When diagnostic tests for the heart were first created, scientists at the time did not fully consider that no two bodies are the same, especially between the sexes.
According to University of Florida College of Nursing associate professor Jennifer Dungan, many of the current symptom profiles and lab tests for heart disease do not accurately reflect known differences in women’s heart disease. This oversight has led to increased gaps in health care equity.
Because of this disparity, women are more likely than men to report heart disease symptoms that appear out of the norm, experience delayed treatment for heart disease and even have undiagnosed heart attacks. For reasons that remain uncertain, women can experience heart disease differently than men. This can lead to inequities for women that need to be addressed.”
Jennifer Dungan, Associate Professor, University of Florida College of Nursing
Dungan said cardiac researchers believe that some of these differences in symptoms and outcomes may be due to genetic variation between men and women. She has identified a specific gene she believes may be responsible, named RAP1GAP2.
“RAP1GAP2 is a strong candidate for sex-linked effects on women’s heart disease outcomes,” Dungan said. “Certain DNA markers in this gene are thought to manage the activity of platelets, colorless blood cells that help our blood clot. This also presents a heart attack risk. An overactive gene could cause too many platelets to respond to the clot, which could block the flow of blood and oxygen to the heart muscle and lead to a heart attack.”
Since RAP1GAP2 was not linked to poor heart outcomes among men in her team’s study, she believes this gene may work differently in women. Her team included faculty from UF’s colleges of Medicine, Pharmacy, and Public Health and Health Professions. Their findings were recently published in American Heart Journal Plus.
Even less is known about such differences among races and ethnicities. Black women and some Hispanic women are at an even greater risk of poor heart disease outcomes, due to many factors that Dungan believes may include genetics.
Unfortunately, the traditional ways that racial and ethnic groups are studied tends to produce results that are not relevant, Dungan said.
“The goal is not to find biological differences between groups of people. Our goal instead is to find the gene markers most accurately linked to heart disease for all women,” she said. “And to do that, we need to consider genetic variation within women, too.”
To discover how the gene may impact cardiac disease risks among women of different backgrounds, Dungan’s newest project, supported by a two-year grant from the National Institute on Aging, a division of the National Institutes of Health, aims to find the specific RAP1GAP2 gene markers that most strongly correlate with disease symptoms, heart attacks and death in women from different racial and ethnic groups.

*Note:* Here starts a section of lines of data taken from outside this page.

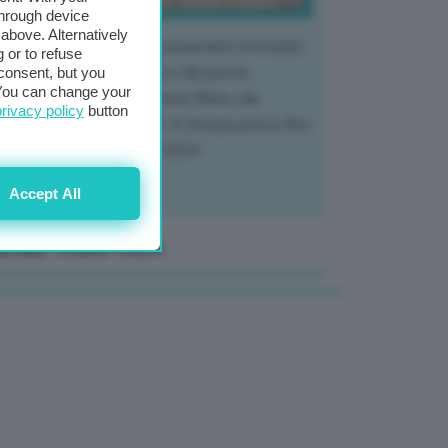
through device
above. Alternatively
 mercato del tubero più consumato al mondo
 or to refuse
 vivendo un crollo storico dei prezzi,
consent, but you
. You can change your
tendo a dura prova l'intera filiera, dai
privacy policy
button
tivatori ai trasformatori. In Europa prezzi fino
70% in meno rispetto al 2024
Accept All
anale Video GEA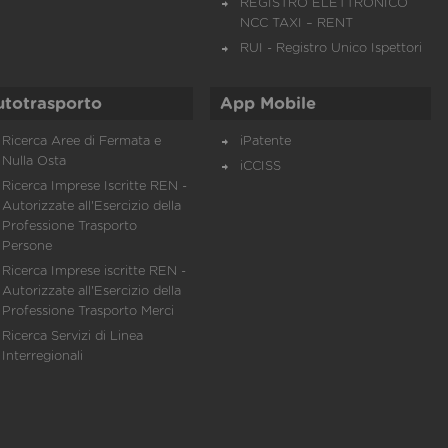
REGISTRO ELETTRONICO
NCC TAXI – RENT
RUI - Registro Unico Ispettori
utotrasporto
App Mobile
Ricerca Aree di Fermata e
iPatente
Nulla Osta
iCCISS
Ricerca Imprese Iscritte REN -
Autorizzate all'Esercizio della
Professione Trasporto
Persone
Ricerca Imprese iscritte REN -
Autorizzate all'Esercizio della
Professione Trasporto Merci
Ricerca Servizi di Linea
Interregionali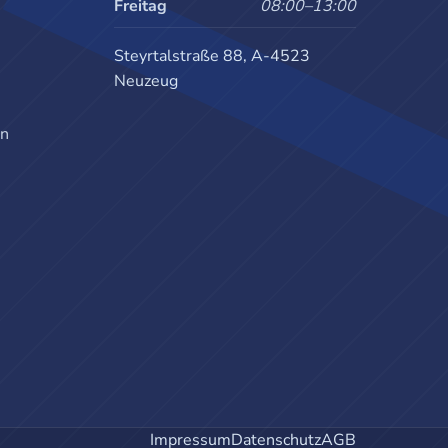
Freitag
08:00–13:00
Steyrtalstraße 88, A-4523
Neuzeug
en
Impressum
Datenschutz
AGB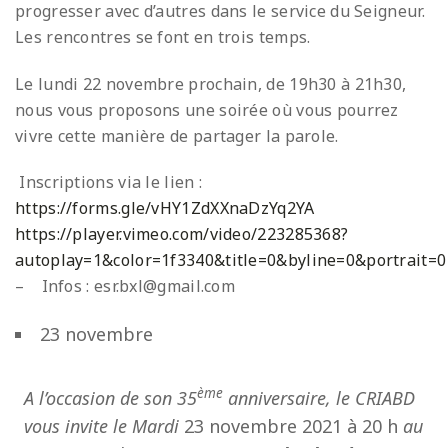
progresser avec d’autres dans le service du Seigneur.
Les rencontres se font en trois temps.
Le lundi 22 novembre prochain, de 19h30 à 21h30,
nous vous proposons une soirée où vous pourrez
vivre cette manière de partager la parole.
Inscriptions via le lien :
https://forms.gle/vHY1ZdXXnaDzYq2YA
https://player.vimeo.com/video/223285368?
autoplay=1&color=1f3340&title=0&byline=0&portrait=0
– Infos : esr.bxl@gmail.com
23 novembre
ème
A l’occasion de son 35
anniversaire, le CRIABD
vous invite le
Mardi
23 novembre 2021 à 20 h
au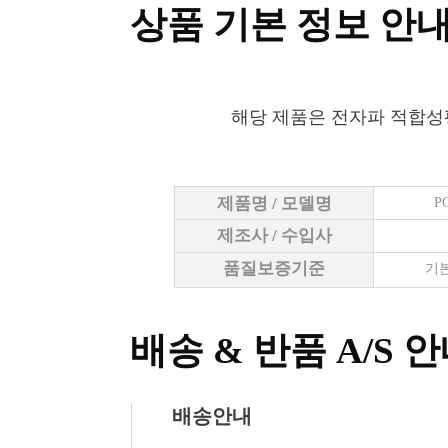
상품 기본 정보 안
해당 제품은 전자파 적합성
제품명 / 모델명
P
제조사 / 수입사
품질보증기준
기본
배송 & 반품 A/S 
배송안내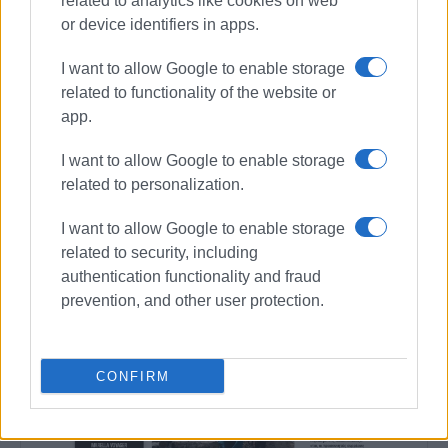
related to analytics like cookies on web
Συνδρομητές στο e-paper
or device identifiers in apps.
I want to allow Google to enable storage
related to functionality of the website or
app.
I want to allow Google to enable storage
related to personalization.
I want to allow Google to enable storage
related to security, including
authentication functionality and fraud
prevention, and other user protection.
CONFIRM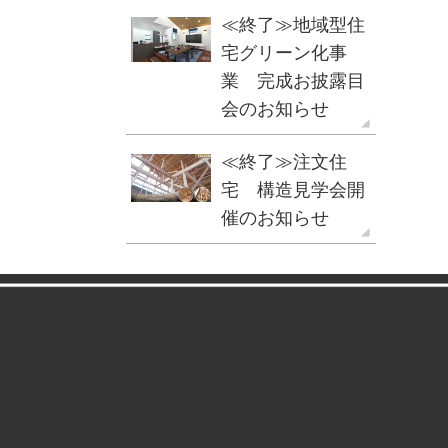
≪終了≫地域型住
宅グリーン化事
業 完成お披露目
会のお知らせ
≪終了≫注文住
宅 構造見学会開
催のお知らせ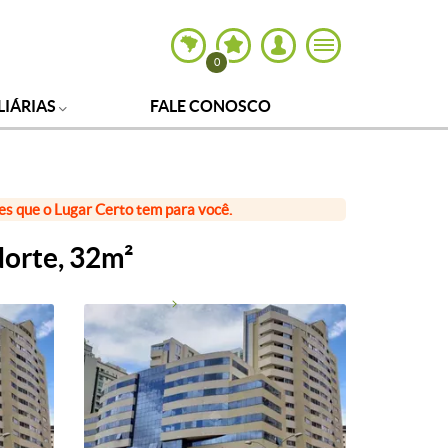
0
LIÁRIAS
FALE CONOSCO
ões que o Lugar Certo tem para você.
Norte, 32m²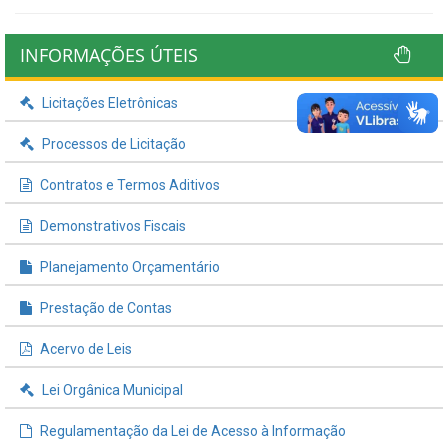
INFORMAÇÕES ÚTEIS
Licitações Eletrônicas
Processos de Licitação
Contratos e Termos Aditivos
Demonstrativos Fiscais
Planejamento Orçamentário
Prestação de Contas
Acervo de Leis
Lei Orgânica Municipal
Regulamentação da Lei de Acesso à Informação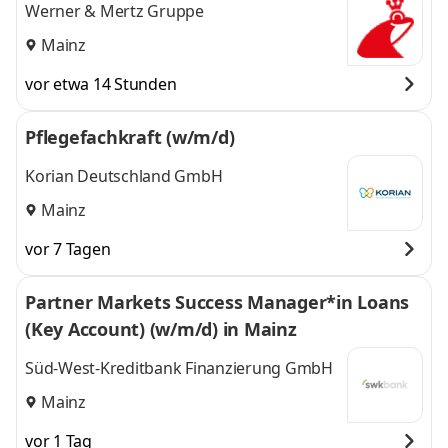
Werner & Mertz Gruppe
Mainz
vor etwa 14 Stunden
Pflegefachkraft (w/m/d)
Korian Deutschland GmbH
Mainz
vor 7 Tagen
Partner Markets Success Manager*in Loans
(Key Account) (w/m/d) in Mainz
Süd-West-Kreditbank Finanzierung GmbH
Mainz
vor 1 Tag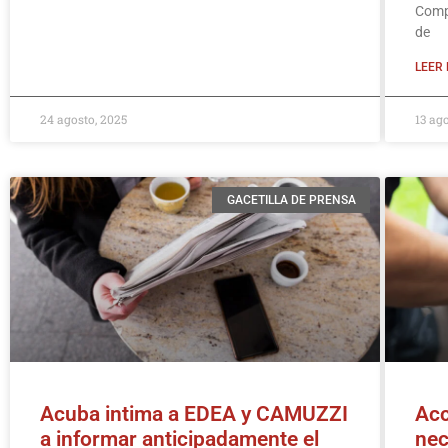
Compe
de
LEER 
24 agosto, 2025
13 ag
GACETILLA DE PRENSA
Acuba intima a EDEA y CAMUZZI
Acc
a informar anticipadamente el
nec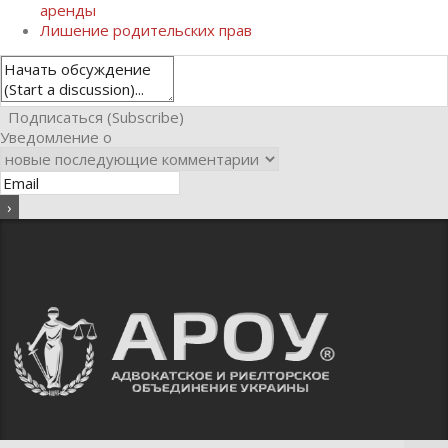
аренды
Лишение родительских прав
Подписаться (Subscribe)
Уведомление о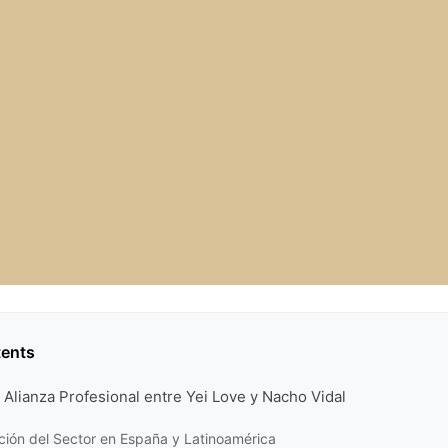
tents
 Alianza Profesional entre Yei Love y Nacho Vidal
ión del Sector en España y Latinoamérica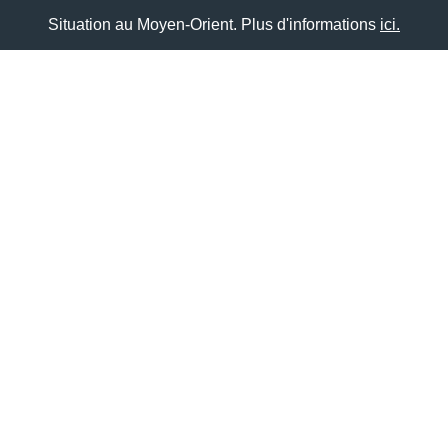
Situation au Moyen-Orient. Plus d'informations
ici.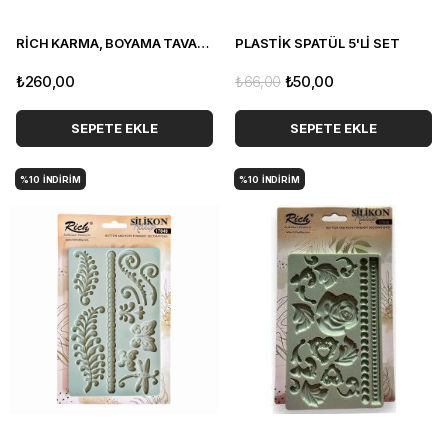
RİCH KARMA, BOYAMA TAVALI RULO SET
PLASTİK SPATÜL 5'Lİ SET
₺260,00
₺66,00
₺50,00
SEPETE EKLE
SEPETE EKLE
%10
İNDIRIM
%10
İNDIRIM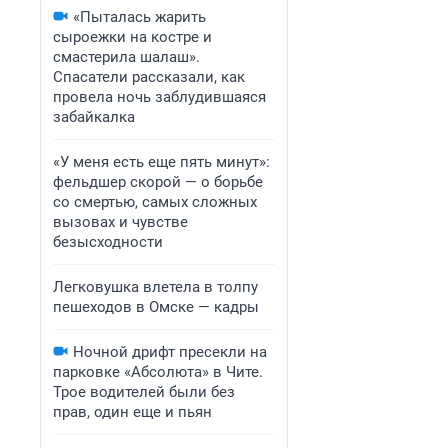
«Пыталась жарить
сыроежки на костре и
смастерила шалаш».
Спасатели рассказали, как
провела ночь заблудившаяся
забайкалка
«У меня есть еще пять минут»:
фельдшер скорой — о борьбе
со смертью, самых сложных
вызовах и чувстве
безысходности
Легковушка влетела в толпу
пешеходов в Омске — кадры
Ночной дрифт пресекли на
парковке «Абсолюта» в Чите.
Трое водителей были без
прав, один еще и пьян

Using health data from 17,000 postmenopausal women, Dungan and her team will use statistical genetics methods to analyze if there is a link between certain DNA markers on RAP1GAP2 and heart disease. Her team will also use genetic ancestry markers rather than arbitrary racial categories to account for natural diversity in our genetic code. According to Dungan, this will assure that her team finds gene markers that reflect all women’s heart disease risk, not just for certain groups.
“At the end of the study, if RAP1GAP2 gene markers accurately reflect women’s heart symptoms and predict their likelihood of a future heart attack, stroke or death, then those gene markers could help us be more confident in their diagnosis and future prognosis,” she said. “Having more accurate biomarkers for women would save lives and improve health equity for all women.”